2.0.0b53
Elastic
Package: flyteplugins.pytorch
Elastic defines the configuration for running a PyTorch elastic job using torch.distributed.
class Elastic(
nnodes: typing.Union[int, str],
nproc_per_node: int,
rdzv_backend: typing.Literal['c10d', 'etcd', 'etcd-v2'],
run_policy: typing.Optional[flyteplugins.pytorch.task.RunPolicy],
monitor_interval: int,
max_restarts: int,
rdzv_configs: typing.Dict[str, typing.Any],
)| Parameter | Type | Description |
|---|---|---|
nnodes |
typing.Union[int, str] |
Number of nodes to use. Can be a fixed int or a range string (e.g., “2:4” for elastic training). |
nproc_per_node |
int |
Number of processes to launch per node. |
rdzv_backend |
typing.Literal['c10d', 'etcd', 'etcd-v2'] |
Rendezvous backend to use. Typically “c10d”. Defaults to “c10d”. |
run_policy |
typing.Optional[flyteplugins.pytorch.task.RunPolicy] |
Run policy applied to the job execution.

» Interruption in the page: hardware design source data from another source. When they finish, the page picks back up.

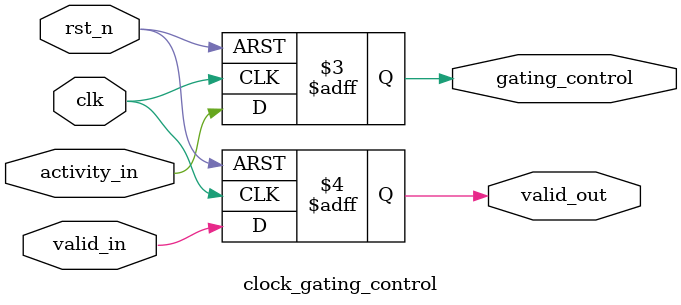
<source format=sv>
module activity_clock_gate (
    input  wire        clk_in,
    input  wire        rst_n,
    input  wire [7:0]  data_in,
    input  wire [7:0]  prev_data,
    input  wire        valid_in,
    output wire        valid_out,
    output wire        clk_out
);
    // 内部连线声明
    wire [7:0]  data_in_registered;
    wire [7:0]  prev_data_registered;
    wire        valid_stage1;
    
    wire [7:0]  data_diff;
    wire        valid_stage2;
    
    wire        activity_detected;
    wire        valid_stage3;
    
    wire        gating_control;

    // 实例化输入寄存子模块
    input_register input_reg_inst (
        .clk          (clk_in),
        .rst_n        (rst_n),
        .data_in      (data_in),
        .prev_data    (prev_data),
        .valid_in     (valid_in),
        .data_out     (data_in_registered),
        .prev_data_out(prev_data_registered),
        .valid_out    (valid_stage1)
    );
    
    // 实例化数据差异计算子模块
    data_difference diff_calculator (
        .clk          (clk_in),
        .rst_n        (rst_n),
        .data_in      (data_in_registered),
        .prev_data    (prev_data_registered),
        .valid_in     (valid_stage1),
        .data_diff    (data_diff),
        .valid_out    (valid_stage2)
    );
    
    // 实例化活动检测子模块
    activity_detector act_detector (
        .clk              (clk_in),
        .rst_n            (rst_n),
        .data_diff        (data_diff),
        .valid_in         (valid_stage2),
        .activity_detected(activity_detected),
        .valid_out        (valid_stage3)
    );
    
    // 实例化时钟门控控制子模块
    clock_gating_control gating_ctrl (
        .clk          (clk_in),
        .rst_n        (rst_n),
        .activity_in  (activity_detected),
        .valid_in     (valid_stage3),
        .gating_control(gating_control),
        .valid_out    (valid_out)
    );
    
    // 时钟输出门控
    assign clk_out = clk_in & gating_control;
    
endmodule

// 子模块1：输入寄存模块
module input_register (
    input  wire        clk,
    input  wire        rst_n,
    input  wire [7:0]  data_in,
    input  wire [7:0]  prev_data,
    input  wire        valid_in,
    output reg  [7:0]  data_out,
    output reg  [7:0]  prev_data_out,
    output reg         valid_out
);
    // 第1级：输入寄存
    always @(posedge clk or negedge rst_n) begin
        if (!rst_n) begin
            data_out     <= 8'h0;
            prev_data_out <= 8'h0;
            valid_out    <= 1'b0;
        end else begin
            data_out     <= data_in;
            prev_data_out <= prev_data;
            valid_out    <= valid_in;
        end
    end
endmodule

// 子模块2：数据差异计算模块
module data_difference (
    input  wire        clk,
    input  wire        rst_n,
    input  wire [7:0]  data_in,
    input  wire [7:0]  prev_data,
    input  wire        valid_in,
    output reg  [7:0]  data_diff,
    output reg         valid_out
);
    // 第2级：计算数据差异
    always @(posedge clk or negedge rst_n) begin
        if (!rst_n) begin
            data_diff <= 8'h0;
            valid_out <= 1'b0;
        end else begin
            data_diff <= data_in ^ prev_data;
            valid_out <= valid_in;
        end
    end
endmodule

// 子模块3：活动检测模块
module activity_detector (
    input  wire        clk,
    input  wire        rst_n,
    input  wire [7:0]  data_diff,
    input  wire        valid_in,
    output reg         activity_detected,
    output reg         valid_out
);
    // 第3级：检测任何位的变化
    always @(posedge clk or negedge rst_n) begin
        if (!rst_n) begin
            activity_detected <= 1'b0;
            valid_out         <= 1'b0;
        end else begin
            activity_detected <= |data_diff;
            valid_out         <= valid_in;
        end
    end
endmodule

// 子模块4：时钟门控控制模块
module clock_gating_control (
    input  wire        clk,
    input  wire        rst_n,
    input  wire        activity_in,
    input  wire        valid_in,
    output reg         gating_control,
    output reg         valid_out
);
    // 第4级：时钟控制生成（负边沿触发）
    always @(negedge clk or negedge rst_n) begin
        if (!rst_n) begin
            gating_control <= 1'b0;
            valid_out      <= 1'b0;
        end else begin
            gating_control <= activity_in;
            valid_out      <= valid_in;
        end
    end
endmodule
</source>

Defaults to None. |
monitor_interval |
int |
Interval (in seconds) to monitor the job’s state. Defaults to 3. |
max_restarts |
int |
Maximum number of worker group restarts before failing the job. Defaults to 3. |
rdzv_configs |
typing.Dict[str, typing.Any] |
Rendezvous configuration key-value pairs. Defaults to {“timeout”: 900, “join_timeout”: 900}. |